Making fashion futuristic

Run us through the mood board for your LFW collection, Axil. 
Making fashion futuristic

NEW DELHI: With the use of avant-garde designs, indigenous craftsmanship and fabric woven from recycled plastic and industrial material, Delhi-based fashion designer Amit Aggarwal has become a force to reckon with in. Launched in 2012, his eponymous couture label has also become a go-to label for B-town. Such is the positioning of his brand that Katy Perry was also seen wearing an upcycled skirt made with vintage patola and neon polymer for an editorial photoshoot during her visit to India last November. As Aggarwal gears up for a grand finale at Lakmé Fashion Week Summer/Resort 2020, we caught up with him for a chat. Excerpts:

Run us through the mood board for your LFW collection, Axil. 
Axil is built around a vision of the future; a world where natural, manmade, real and unreal distinct things exist together to create a harmonious entity. It is a visualisation of an unreal wildflower growing in a concrete or metallic building. Overall, we spent three months on this collection.

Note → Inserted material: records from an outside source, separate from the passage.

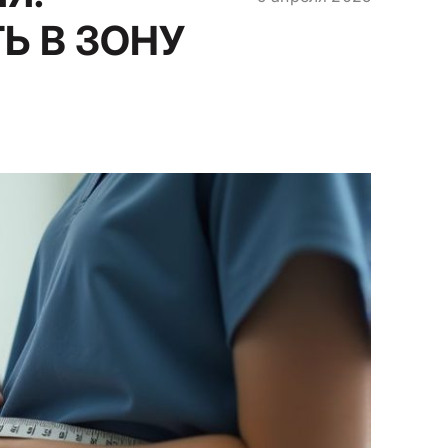
Ь В ЗОНУ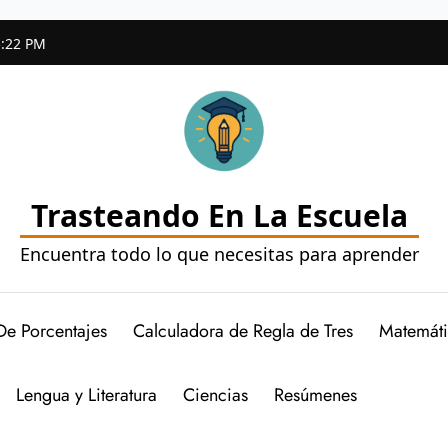
5:23 PM
Trasteando En La Escuela
Encuentra todo lo que necesitas para aprender
De Porcentajes
Calculadora de Regla de Tres
Matemáti
Lengua y Literatura
Ciencias
Resúmenes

Tell us more about the surface techniques and silhouettes. 
The surfaces involve a lot of indigenous craftsmanship, which comes from meticulous hand embroidery and weaving. But what stands out as our unique design language, is the fact that we use a lot of industrial waste, polymer details and recycled rubber to create these surfaces. We are trying to understand new age materials alongside the history and the beauty of Indian craftsmanship, and this lends itself into creating completely new surfaces and textures. 

How and when were you introduced to polymers for the first time? 
All of us have grown up with the use of polymers. It is the basic form that makes plastic. As a brand, what we want people to understand is that something that will ultimately end up in a landfill can also be made useful through couture. 

What inspired you to go in the direction of sustainability? 
Today, clothing is your voice. It solves the purpose of protection and social status but more than that. It is about the choices that you make as a person. Clothes embody your beliefs. This explains our use of alternative material in the clothes we make. We’ve been using polymers ever since we as a label started creating clothes, but I have always been subversive about my opinions. When sustainability became a talking point, I realised that we had always worked in that direction. Today, the world has taken notice of things that it didn’t care about a decade ago.